Hello,
We have a relatively old ELK stack that we're attempting to migrate off. It's been neglected and left running to collect some logs from our F5 load balancers. I'm attempting to migrate the daily f5 indices to our new 7.8 ELK stack however the old 6.1.2 ELK is in a bad state and timing out on both reindex API and logstash elasticsearch input. I believe it has too many shards and the JVM garbage collector is causing it to crash whenever I initiate a migration.
How can I get the 6.1.2 ELK stack in a better state so I can initiate the index migration? Looking into reducing shards however I'm not sure if that'll fix it. Here is some information regarding the ES health:
[root@prod-elastic tmp]# curl -XGET '10.21.93.121:9200/_cluster/health?pretty'
{
"cluster_name" : "elasticsearch",
"status" : "yellow",
"timed_out" : false,
"number_of_nodes" : 1,
"number_of_data_nodes" : 1,
"active_primary_shards" : 4221,
"active_shards" : 4221,
"relocating_shards" : 0,
"initializing_shards" : 0,
"unassigned_shards" : 4220,
"delayed_unassigned_shards" : 0,
"number_of_pending_tasks" : 0,
"number_of_in_flight_fetch" : 0,
"task_max_waiting_in_queue_millis" : 0,
"active_shards_percent_as_number" : 50.00592346878332
}
I'm seeing the GC message every few seconds in the elasticsearch.log:
[prod-elastic] [gc][923] overhead, spent [11.7s] collecting in the last [11.9s]
I can start a reindex API request from my 7.8 cluster, however that looks like it stops working ~halfway through.
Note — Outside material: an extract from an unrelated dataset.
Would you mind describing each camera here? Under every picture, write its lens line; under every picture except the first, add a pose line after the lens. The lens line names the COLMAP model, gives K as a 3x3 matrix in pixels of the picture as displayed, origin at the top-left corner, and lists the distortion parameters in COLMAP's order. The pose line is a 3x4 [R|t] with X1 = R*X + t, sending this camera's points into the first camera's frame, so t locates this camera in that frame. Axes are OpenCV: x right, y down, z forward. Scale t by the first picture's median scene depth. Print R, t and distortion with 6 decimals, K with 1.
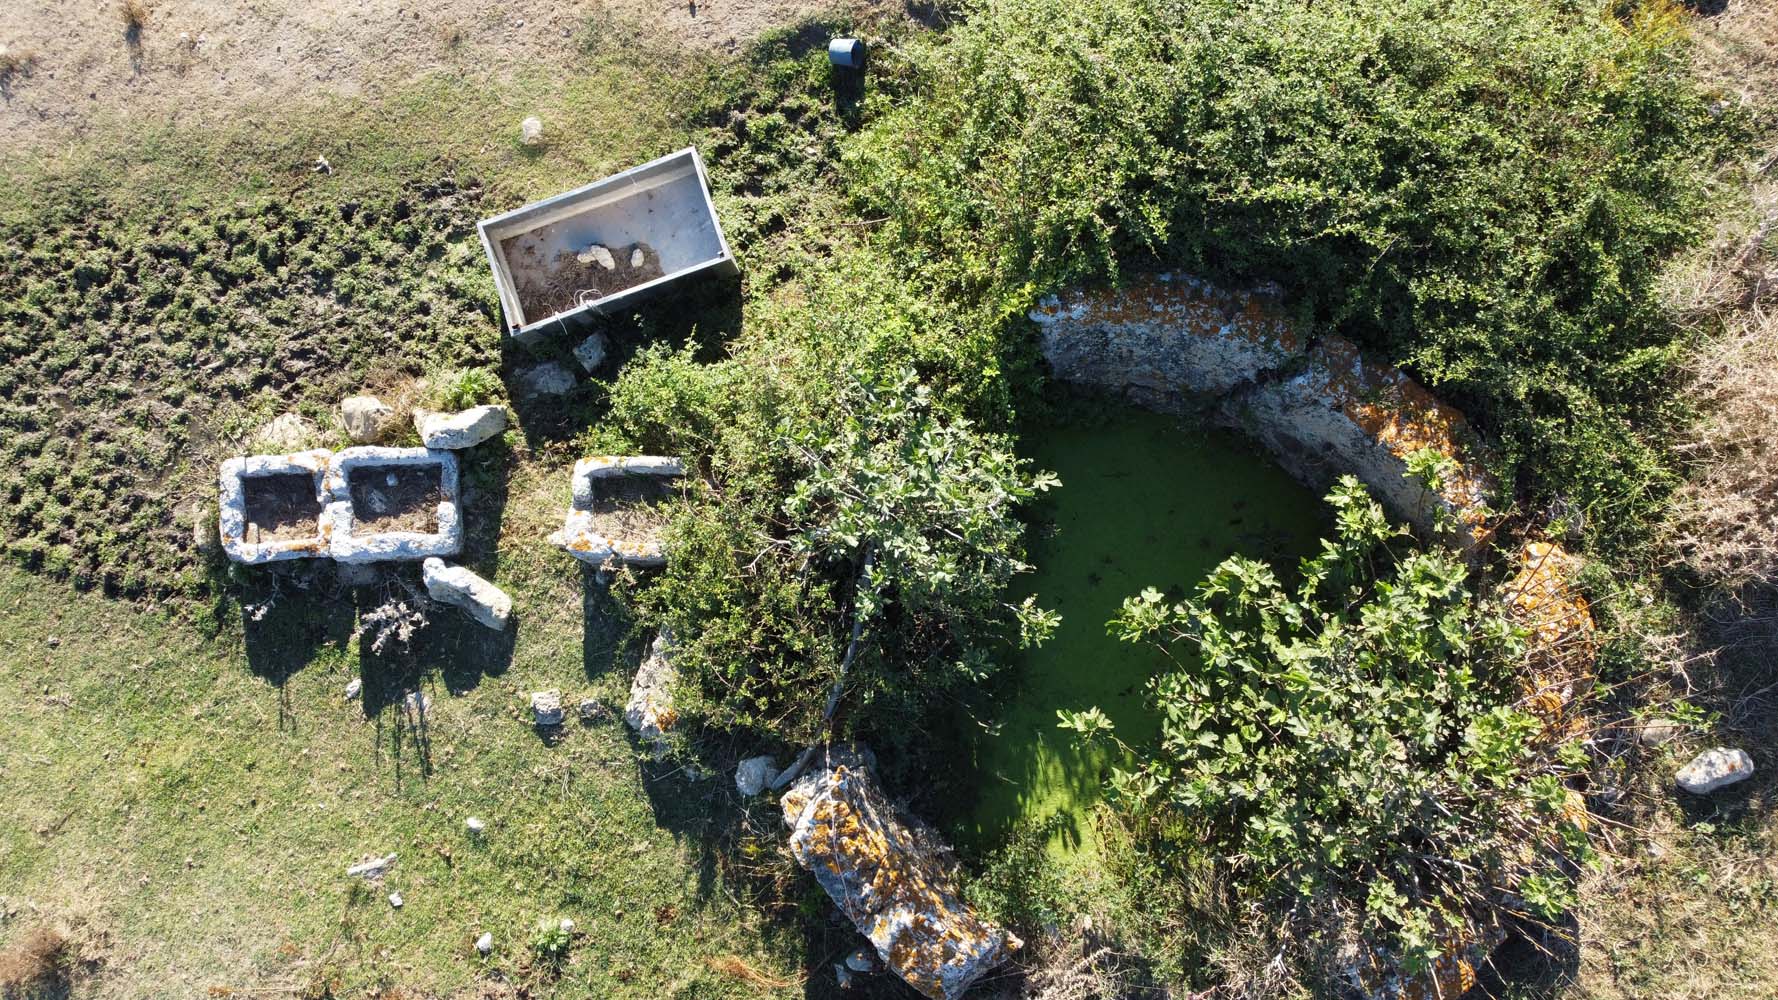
lens RADIAL K [[1342.6, 0, 883.0], [0, 1342.6, 498.0], [0, 0, 1]] dist [0.004135, -0.010390]
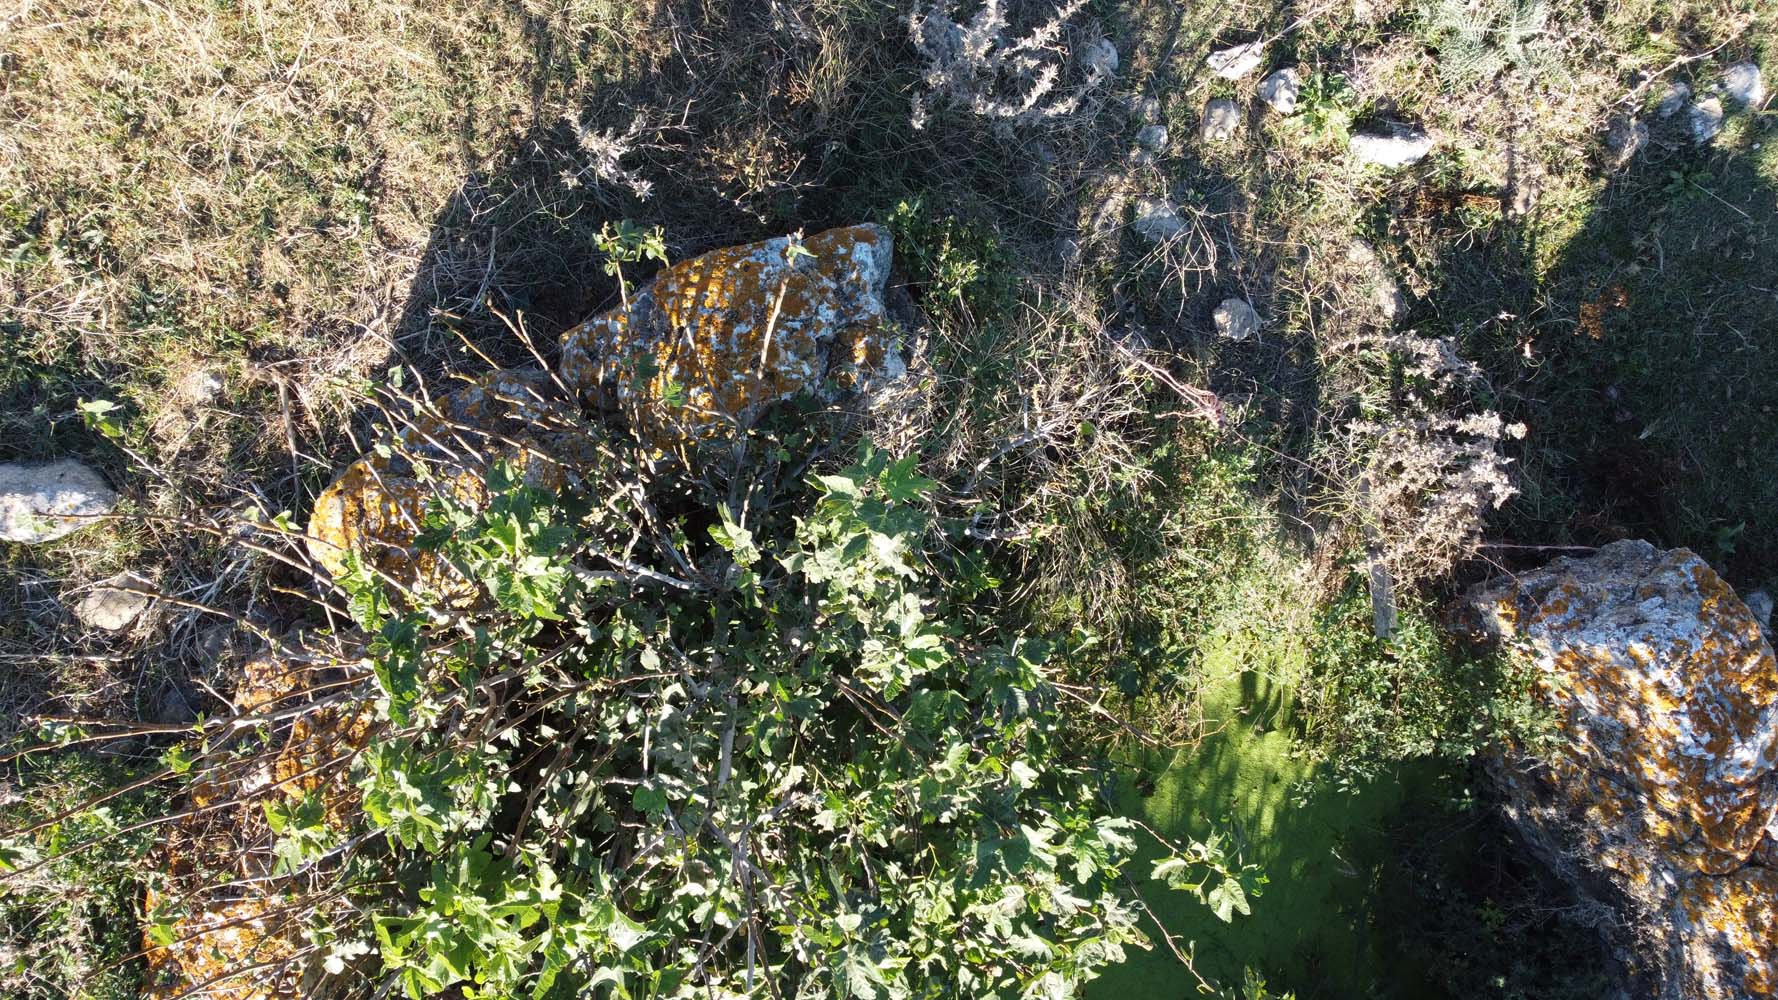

It also causes the 6.1.2 cluster to become unresponsive to any API queries.
Both of the ES nodes are a VM running on the same vcenter. Here's the stats for the 6.1.2 VM:
CPU: 128
Memory: 128
JVMHeap: 12gb
Any suggestions on what I can do to migrate the indices off this cluster? We have around 3 years of historical data we'd like to keep. I can provide more details as requested.
Thanks!